Linux-bestandssysteem versus Windows-bestandssysteem
Een bestandssysteem (ook bekend als bestandssysteem) is een techniek voor het opslaan van gegevens in een georganiseerde en voor mensen leesbare vorm. De basiseenheid van een gegevensbestandssysteem wordt een bestand genoemd. Een bestandssysteem is een zeer belangrijk onderdeel van de meeste gegevensopslagapparaten zoals harde schijven, cd's en dvd's. Een bestandssysteem helpt de apparaten om de fysieke locatie van de bestanden te behouden. Bovendien kan een bestandssysteem zijn bestanden toegankelijk maken vanaf een netwerk door een client te worden voor netwerkprotocollen zoals NFS.

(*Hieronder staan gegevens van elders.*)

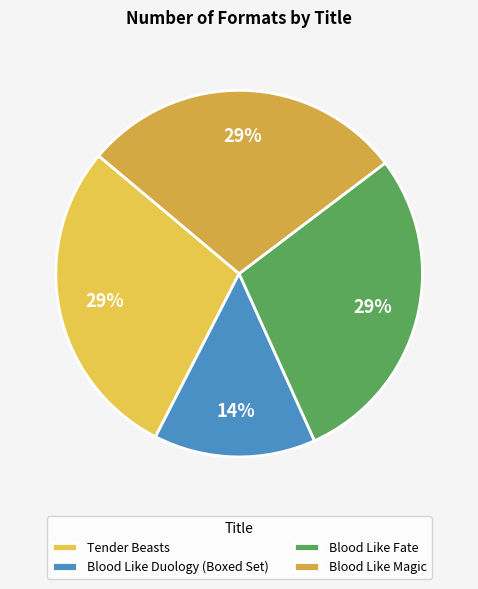

Is Blood Like Fate the majority of the pie?

No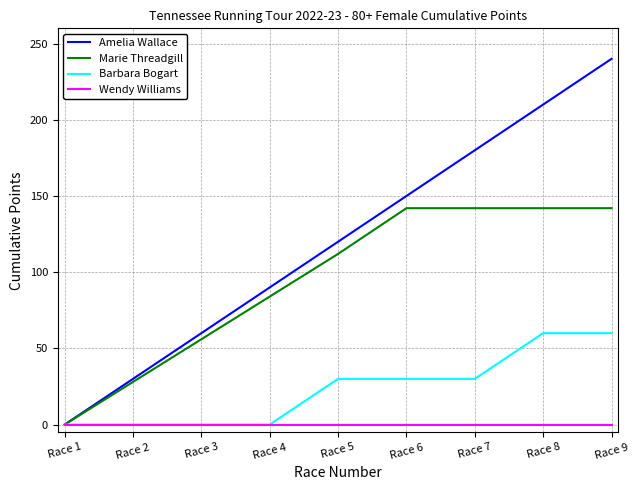

Reading right to left, extract all data points from this chart.

Amelia Wallace: Race 9=240	Race 8=210	Race 7=180	Race 6=150	Race 5=120	Race 4=90	Race 3=60	Race 2=30	Race 1=0
Marie Threadgill: Race 9=142	Race 8=142	Race 7=142	Race 6=142	Race 5=112	Race 4=84	Race 3=56	Race 2=28	Race 1=0
Barbara Bogart: Race 9=60	Race 8=60	Race 7=30	Race 6=30	Race 5=30	Race 4=0	Race 3=0	Race 2=0	Race 1=0
Wendy Williams: Race 9=0	Race 8=0	Race 7=0	Race 6=0	Race 5=0	Race 4=0	Race 3=0	Race 2=0	Race 1=0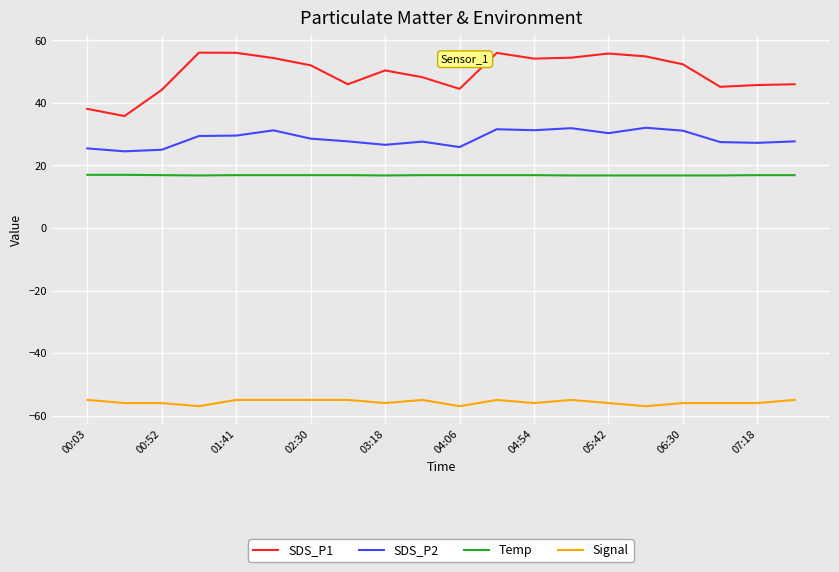

True or false: Signal and Temp intersect in this chart.

False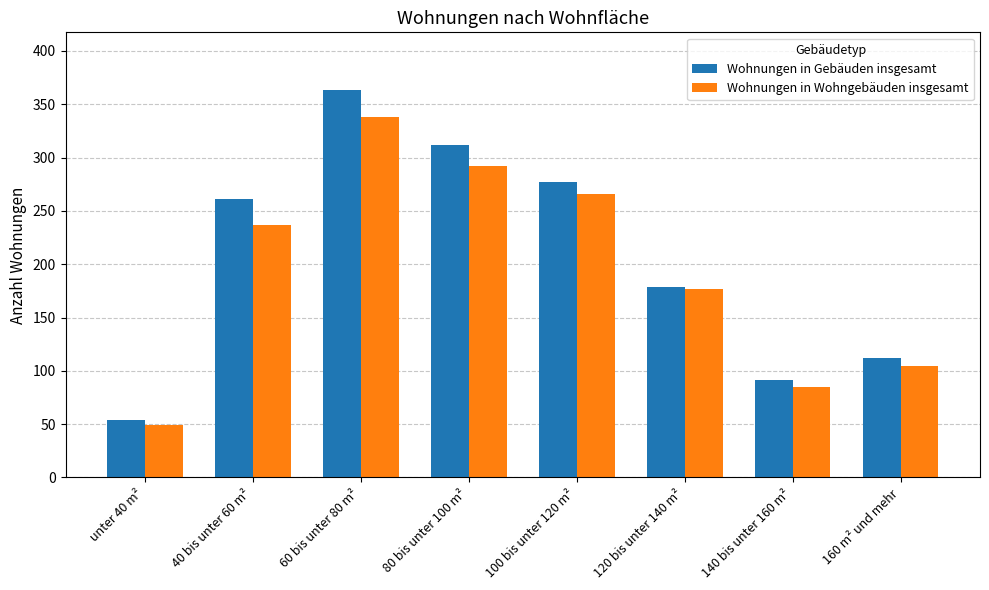

Between 60 bis unter 80 m² and 80 bis unter 100 m², which series saw the biggest shift?

Wohnungen in Gebäuden insgesamt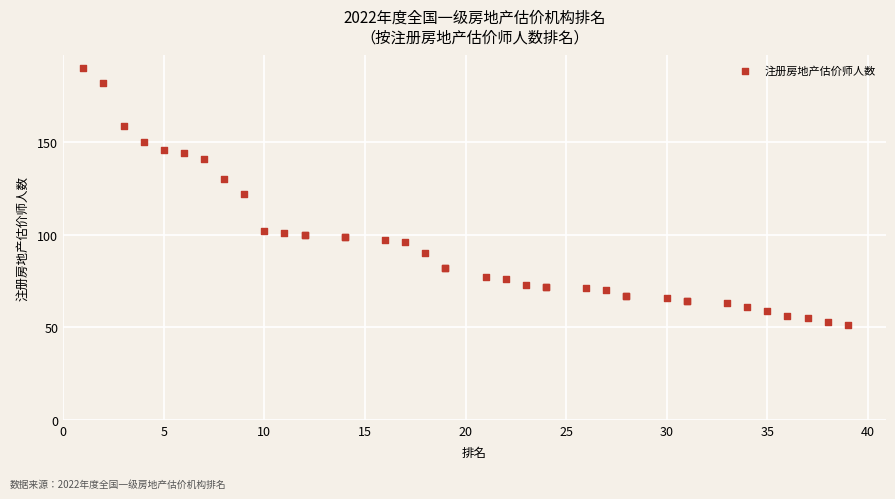

What Y value in the scatter plot is closest to 120?

122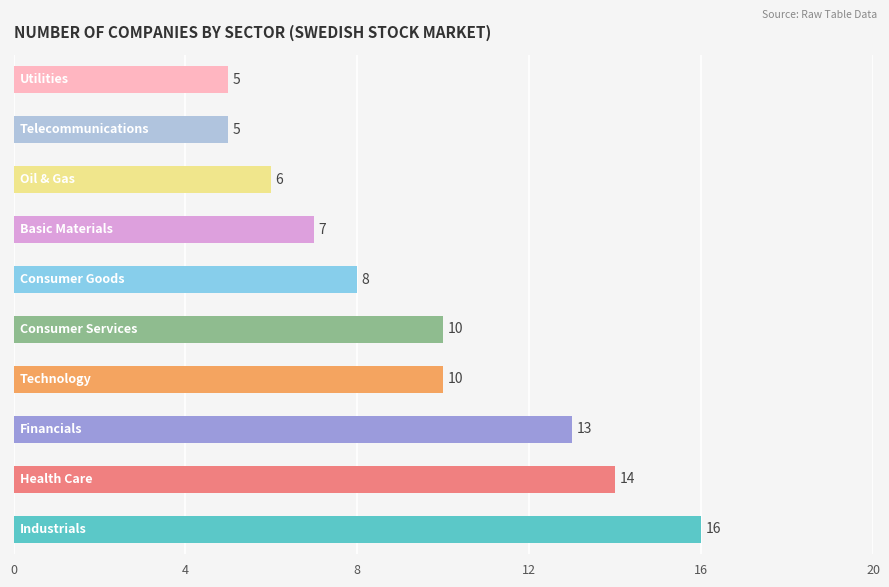

Are the bars grouped side by side (vs. stacked)?

No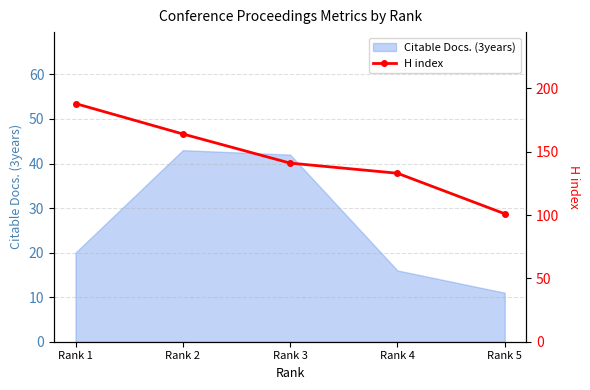

Where does the data first go above 141?

Rank 1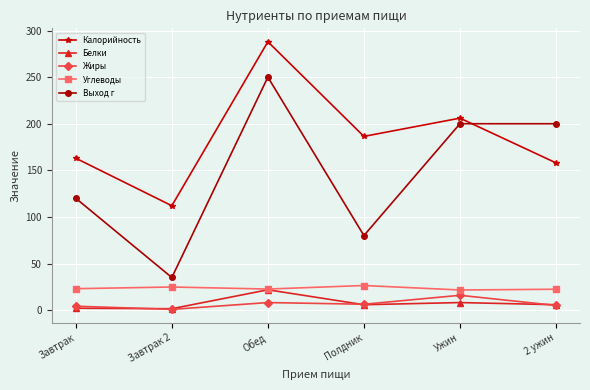

Count the number of data series in this chart.

5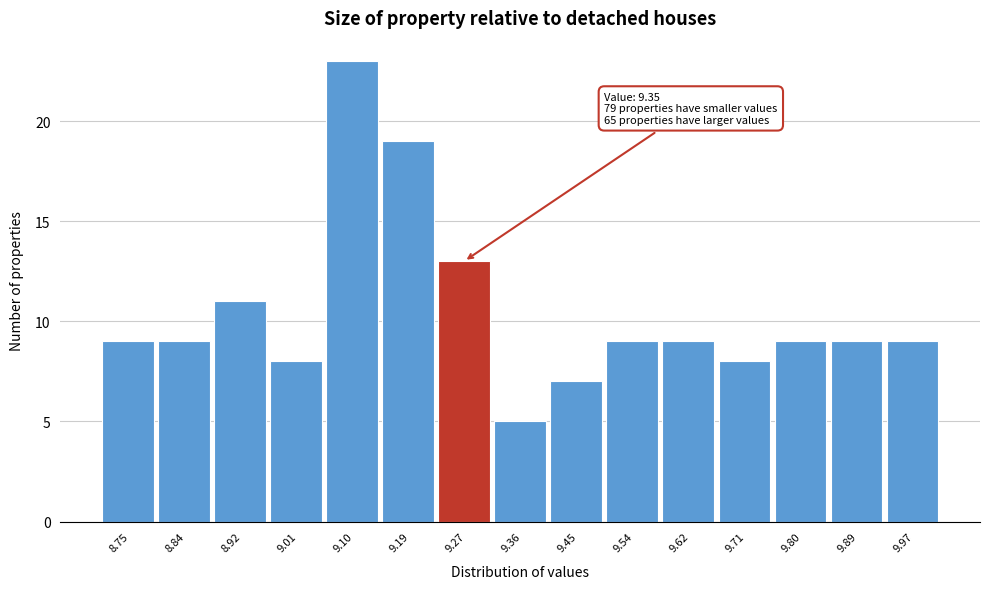

Reading right to left, transcribe all the data shown in this chart.

9	9	9	8	9	9	7	5	13	19	23	8	11	9	9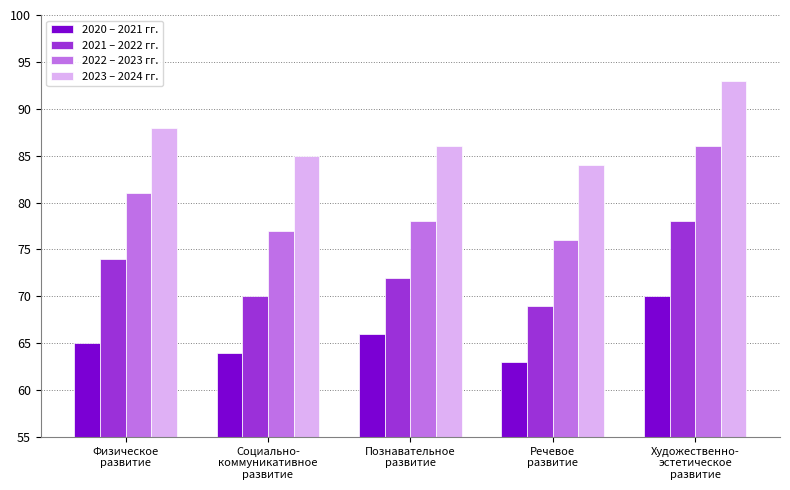

What is the sum of all 2022 – 2023 гг. values?

398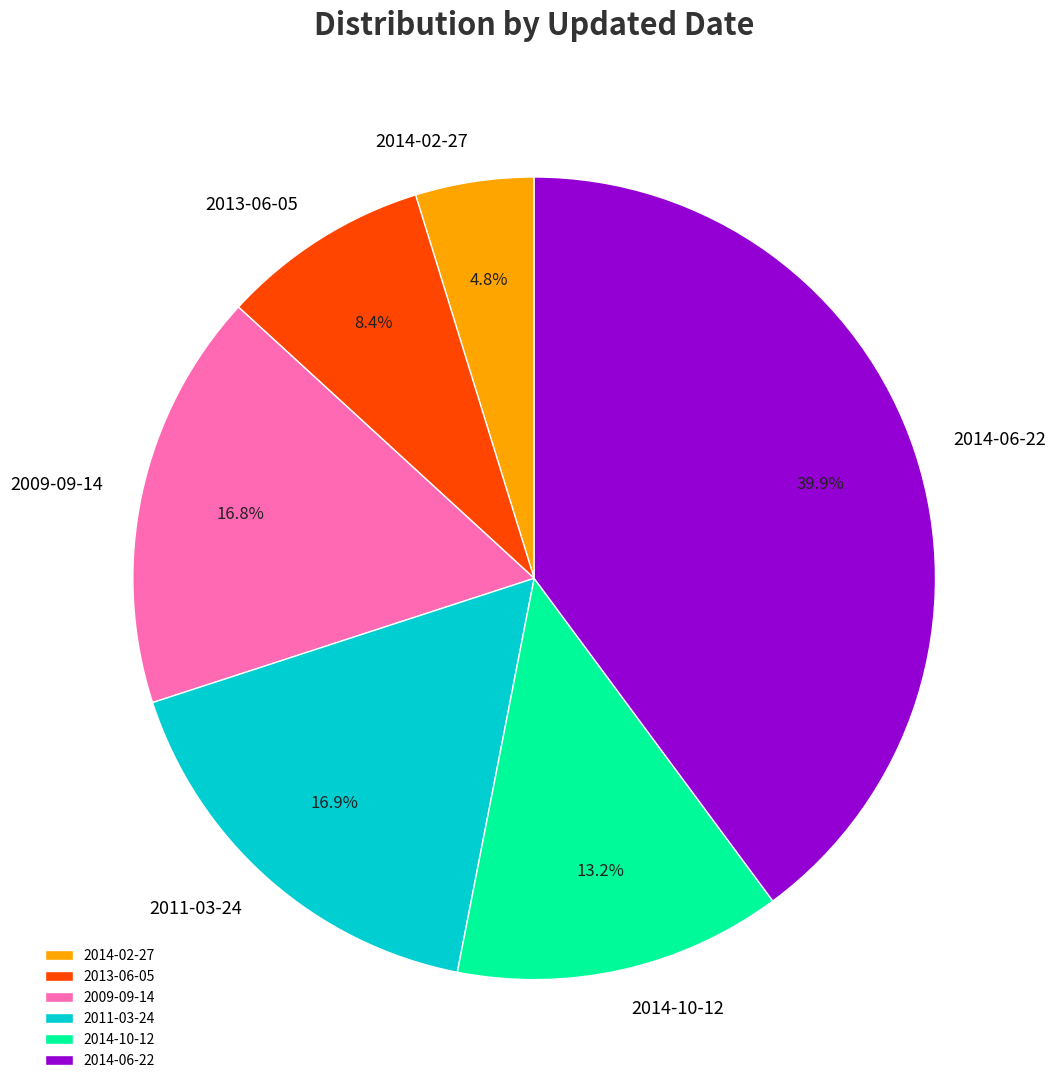

Between 2014-06-22 and 2014-10-12, which is larger?

2014-06-22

Wat is het Windows-bestandssysteem?
Windows ondersteunt voornamelijk FAT (File Allocation Table) en NTFS (New Technology File system). Windows NT 4.0, Windows 200, Windows XP, Windows. NET-server en Windows-werkstation gebruiken NTFS als hun favoriete bestandssysteem. Toch kan FAT worden gebruikt met diskettes en oudere Windows-versies (voor multi-boot-systemen). FAT is het oorspronkelijke bestandssysteem dat in Windows wordt gebruikt. FAT werd gebruikt met DOS en de drie versies zijn FAT12, FAT16 en FAT32. Het aantal bits dat wordt gebruikt om een cluster te identificeren, is het aantal dat als achtervoegsel in de naam wordt gebruikt. FAT12, FAT16 en FAT32 hebben 32MB, 4GB en 32GB als maximale partitiegroottes.
NTFS heeft een compleet andere architectuur voor gegevensorganisatie. Kortom, Microsoft heeft NTFS ontwikkeld om te concurreren met UNIX, door het veel eenvoudigere FAT te vervangen. Er wordt echter beweerd dat de nieuwste FAT-versie, exFAT genaamd, bepaalde voordelen heeft ten opzichte van NTFS. Een FAT-partitie kan eenvoudig worden geconverteerd naar een NTFS-partitie zonder gegevensverlies. NTFS ondersteunt functies zoals indexering, quota-tracking, codering, compressie en reparatiepunten. Windows gebruikt een stationsletter om partities te onderscheiden. Traditioneel is de C-schijf de primaire partitie. Primaire partitie wordt gebruikt om Windows te installeren en op te starten. De stationsletter kan ook worden gebruikt om netwerkstations in kaart te brengen.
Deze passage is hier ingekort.